Bazile avertit Bartholo de l'arrivée du Comte

Acte II, scène 8

Bartholo

BARTHOLO, DON BAZILE ; FIGARO,
caché dans le cabinet, paraît de temps en temps, et les écoute.

BARTHOLO continue. Ah ! don Bazile, vous veniez donner à Rosine sa leçon de musique ?
BAZILE. C’est ce qui presse le moins.
BARTHOLO. J’ai passé chez vous sans vous trouver.
BAZILE. J’étais sorti pour vos affaires. Apprenez une nouvelle assez fâcheuse.
BARTHOLO. Pour vous ?
BAZILE. Non, pour vous. Le comte Almaviva est en cette ville.
BARTHOLO. Parlez bas.
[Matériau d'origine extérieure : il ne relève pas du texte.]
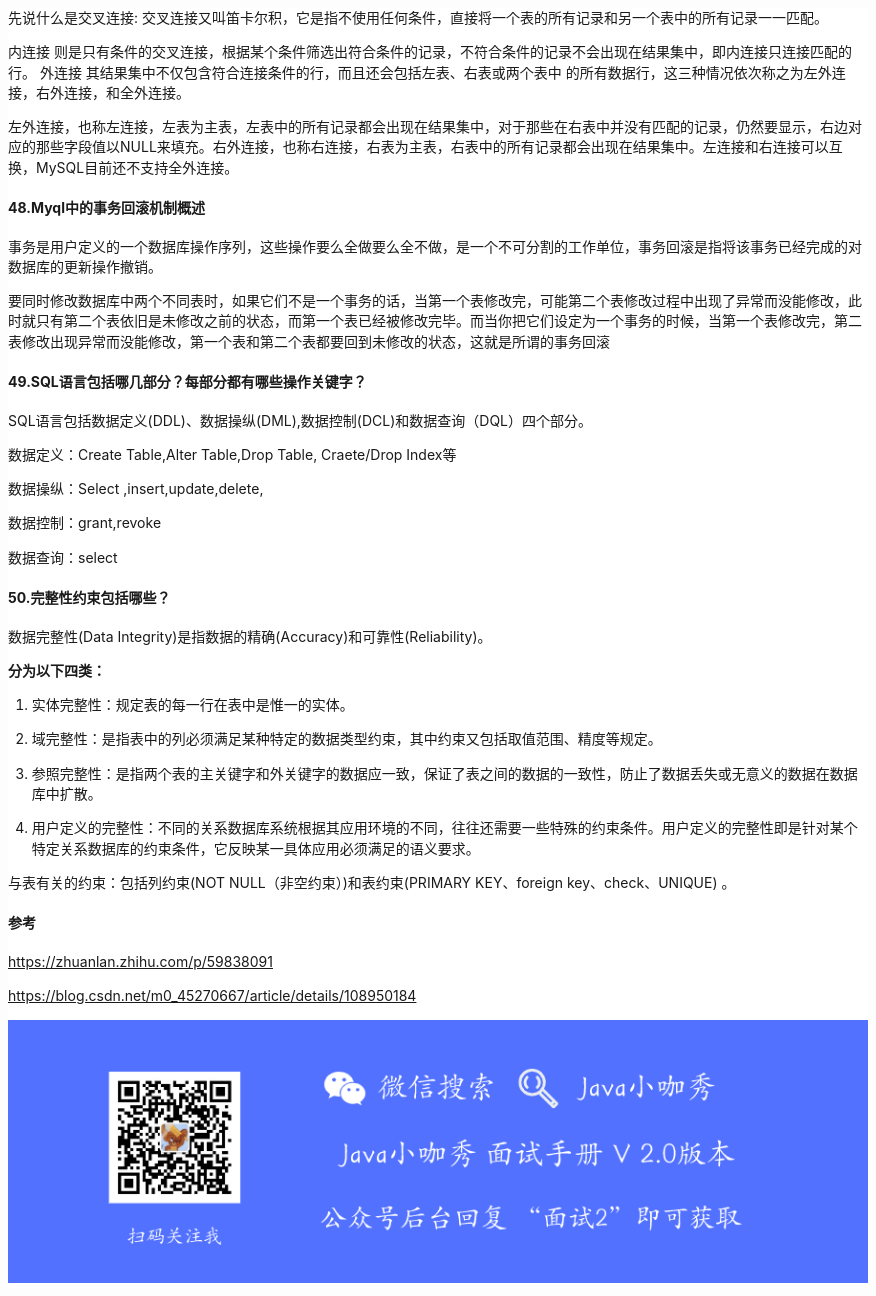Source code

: 先说什么是交叉连接: 交叉连接又叫笛卡尔积，它是指不使用任何条件，直接将一个表的所有记录和另一个表中的所有记录一一匹配。

内连接 则是只有条件的交叉连接，根据某个条件筛选出符合条件的记录，不符合条件的记录不会出现在结果集中，即内连接只连接匹配的行。
外连接 其结果集中不仅包含符合连接条件的行，而且还会包括左表、右表或两个表中
的所有数据行，这三种情况依次称之为左外连接，右外连接，和全外连接。

左外连接，也称左连接，左表为主表，左表中的所有记录都会出现在结果集中，对于那些在右表中并没有匹配的记录，仍然要显示，右边对应的那些字段值以NULL来填充。右外连接，也称右连接，右表为主表，右表中的所有记录都会出现在结果集中。左连接和右连接可以互换，MySQL目前还不支持全外连接。

#### 48.Myql中的事务回滚机制概述

事务是用户定义的一个数据库操作序列，这些操作要么全做要么全不做，是一个不可分割的工作单位，事务回滚是指将该事务已经完成的对数据库的更新操作撤销。

要同时修改数据库中两个不同表时，如果它们不是一个事务的话，当第一个表修改完，可能第二个表修改过程中出现了异常而没能修改，此时就只有第二个表依旧是未修改之前的状态，而第一个表已经被修改完毕。而当你把它们设定为一个事务的时候，当第一个表修改完，第二表修改出现异常而没能修改，第一个表和第二个表都要回到未修改的状态，这就是所谓的事务回滚

#### 49.SQL语言包括哪几部分？每部分都有哪些操作关键字？

SQL语言包括数据定义(DDL)、数据操纵(DML),数据控制(DCL)和数据查询（DQL）四个部分。

数据定义：Create Table,Alter Table,Drop Table, Craete/Drop Index等

数据操纵：Select ,insert,update,delete,

数据控制：grant,revoke

数据查询：select

#### 50.完整性约束包括哪些？

数据完整性(Data Integrity)是指数据的精确(Accuracy)和可靠性(Reliability)。

**分为以下四类：**

1) 实体完整性：规定表的每一行在表中是惟一的实体。

2) 域完整性：是指表中的列必须满足某种特定的数据类型约束，其中约束又包括取值范围、精度等规定。

3) 参照完整性：是指两个表的主关键字和外关键字的数据应一致，保证了表之间的数据的一致性，防止了数据丢失或无意义的数据在数据库中扩散。

4) 用户定义的完整性：不同的关系数据库系统根据其应用环境的不同，往往还需要一些特殊的约束条件。用户定义的完整性即是针对某个特定关系数据库的约束条件，它反映某一具体应用必须满足的语义要求。

与表有关的约束：包括列约束(NOT NULL（非空约束）)和表约束(PRIMARY KEY、foreign key、check、UNIQUE) 。

#### 参考

https://zhuanlan.zhihu.com/p/59838091

https://blog.csdn.net/m0_45270667/article/details/108950184

![WechatIMG360](img/common1.png)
Celui qui faisait chercher Rosine dans tout Madrid ?
BAZILE. il loge à la grande place, et sort tous les jours déguisé.
BARTHOLO. il n’en faut point douter, cela me regarde. Et que faire ?
BAZILE. Si c’était un particulier, on viendrait à bout de l’écarter.
BARTHOLO. Oui, en s’embusquant le soir, armé, cuirassé…
BAZILE. Bone Deus ! se compromettre ! Susciter une méchante affaire, à la bonne heure ; et pendant la fermentation, calomnier à dire d’experts ; concedo.
BARTHOLO. Singulier moyen de se défaire d’un homme !
BAZILE. La calomnie, Monsieur ! Vous ne savez guère ce que vous dédaignez ; j’ai vu les plus honnêtes gens près d’en être accablés. Croyez qu’il n’y a pas de plate méchanceté, pas d’horreurs, pas de conte absurde, qu’on ne fasse adopter aux oisifs d’une grande ville en s’y prenant bien : et nous avons ici des gens d’une adresse !… D’abord un bruit léger, rasant le sol comme hirondelle avant l’orage, pianissimo murmure et file, et sème en courant le trait empoisonné.
Telle bouche le recueille, et piano, piano, vous le glisse en l’oreille adroitement. Le mal est fait ; il germe, il rampe, il chemine, et rinforzando de bouche en bouche il va le diable ; puis tout à coup, ne sais comment, vous voyez calomnie se dresser, siffler, s’enfler, grandir à vue d’oeil. Elle s’élance, étend son vol, tourbillonne, enveloppe, arrache, entraîne, éclate et tonne, et devient, grâce au Ciel, un cri général, un crescendo public, un chorus universel de haine et de proscription. Qui diable y résisterait ?
BARTHOLO. Mais quel radotage me faites-vous donc là, Bazile ? Et quel rapport ce piano-crescendo peut-il avoir à ma situation ?
BAZILE. Comment, quel rapport ? Ce qu’on fait partout pour écarter son ennemi, il faut le faire ici pour empêcher le vôtre d’approcher.
BARTHOLO. D’approcher ? Je prétends bien épouser Rosine avant qu’elle apprenne seulement que ce comte existe.
BAZILE. En ce cas, vous n’avez pas un instant à perdre.
BARTHOLO. Et à qui tient-il, Bazile ? Je vous ai chargé de tous les détails de cette affaire.
BAZILE. Oui, mais vous avez lésiné sur les frais, et dans l’harmonie du bon ordre, un mariage inégal, un jugement inique, un passe-droit évident, sont des dissonances qu’on doit toujours préparer et sauver par l’accord parfait de l’or.
BARTHOLO, lui donnant de l’argent. il faut en passer par où vous voulez ; mais finissons.
BAZILE. Cela s’appelle parler. Demain, tout sera terminé :
c’est à vous d’empêcher que personne, aujourd’hui, ne puisse instruire la pupille.
BARTHOLO. Fiez-vous-en à moi. Viendrez-vous ce soir, Bazile ?
BAZILE. N’y comptez pas. Votre mariage seul m’occupera toute la journée ; n’y comptez pas.
BARTHOLO l’accompagne. Serviteur.
BAZILE. Restez, docteur, restez donc.
BARTHOLO. Non pas. Je veux fermer sur vous la porte de la rue.

 

Pierre-Augustin Caron de Beaumarchais (1732-1799), Le Barbier de Séville, 1775.